Lay out the text read from all the rows below as a JSON list of strings, one string per line, skipping blank lines and leaving out the pictures.

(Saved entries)
──────

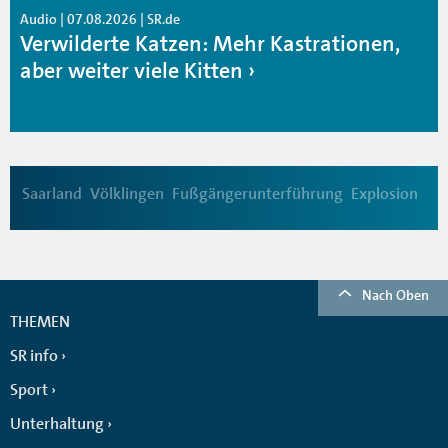
Audio | 07.08.2026 | SR.de
Verwilderte Katzen: Mehr Kastrationen,
aber weiter viele Kitten
Saarland
Völklingen
Fußgängerunterführung
Explosion
Nach Oben
THEMEN
SR info
Sport
Unterhaltung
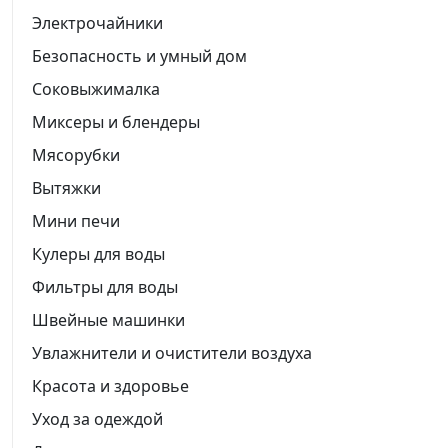
Электрочайники
Безопасность и умный дом
Соковыжималка
Миксеры и блендеры
Мясорубки
Вытяжки
Мини печи
Кулеры для воды
Фильтры для воды
Швейные машинки
Увлажнители и очистители воздуха
Красота и здоровье
Уход за одеждой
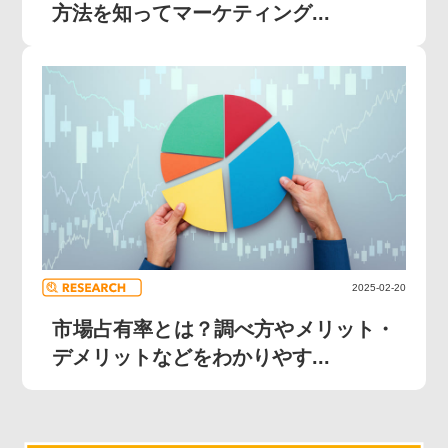
方法を知ってマーケティング...
2025-02-20
市場占有率とは？調べ方やメリット・
デメリットなどをわかりやす...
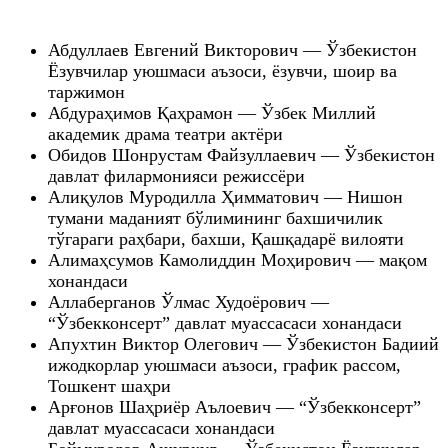
Абдуллаев Евгений Викторович — Ўзбекистон
Ёзувчилар уюшмаси аъзоси, ёзувчи, шоир ва
таржимон
Абдураҳимов Қаҳрамон — Ўзбек Миллий
академик драма театри актёри
Обидов Шонрустам Файзуллаевич — Ўзбекистон
давлат филармонияси режиссёри
Алиқулов Муродилла Ҳимматович — Нишон
тумани маданият бўлимининг бахшичилик
тўгараги раҳбари, бахши, Қашқадарё вилояти
Алимаҳсумов Камолиддин Моҳирович — мақом
хонандаси
Аллаберганов Ўлмас Худоёрович —
“Ўзбекконсерт” давлат муассасаси хонандаси
Апухтин Виктор Олегович — Ўзбекистон Бадиий
ижодкорлар уюшмаси аъзоси, график рассом,
Тошкент шаҳри
Арғонов Шаҳриёр Аълоевич — “Ўзбекконсерт”
давлат муассасаси хонандаси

──────

■ Solution to this task:
[
  "Audio | 07.08.2026 | SR.de",
  "Verwilderte Katzen: Mehr Kastrationen,",
  "aber weiter viele Kitten",
  "Saarland",
  "Völklingen",
  "Fußgängerunterführung",
  "Explosion",
  "Nach Oben",
  "THEMEN",
  "SR info",
  "Sport",
  "Unterhaltung",
  "Электрочайники",
  "Безопасность и умный дом",
  "Соковыжималка",
  "Миксеры и блендеры",
  "Мясорубки",
  "Вытяжки",
  "Мини печи",
  "Кулеры для воды",
  "Фильтры для воды",
  "Швейные машинки",
  "Увлажнители и очистители воздуха",
  "Красота и здоровье",
  "Уход за одеждой",
  "方法を知ってマーケティング...",
  "2025-02-20",
  "市場占有率とは？調べ方やメリット・",
  "デメリットなどをわかりやす...",
  "Абдуллаев Евгений Викторович — Ўзбекистон",
  "Ёзувчилар уюшмаси аъзоси, ёзувчи, шоир ва",
  "таржимон",
  "Абдураҳимов Қаҳрамон — Ўзбек Миллий",
  "академик драма театри актёри",
  "Обидов Шонрустам Файзуллаевич — Ўзбекистон",
  "давлат филармонияси режиссёри",
  "Алиқулов Муродилла Ҳимматович — Нишон",
  "тумани маданият бўлимининг бахшичилик",
  "тўгараги раҳбари, бахши, Қашқадарё вилояти",
  "Алимаҳсумов Камолиддин Моҳирович — мақом",
  "хонандаси",
  "Аллаберганов Ўлмас Худоёрович —",
  "“Ўзбекконсерт” давлат муассасаси хонандаси",
  "Апухтин Виктор Олегович — Ўзбекистон Бадиий",
  "ижодкорлар уюшмаси аъзоси, график рассом,",
  "Тошкент шаҳри",
  "Арғонов Шаҳриёр Аълоевич — “Ўзбекконсерт”",
  "давлат муассасаси хонандаси"
]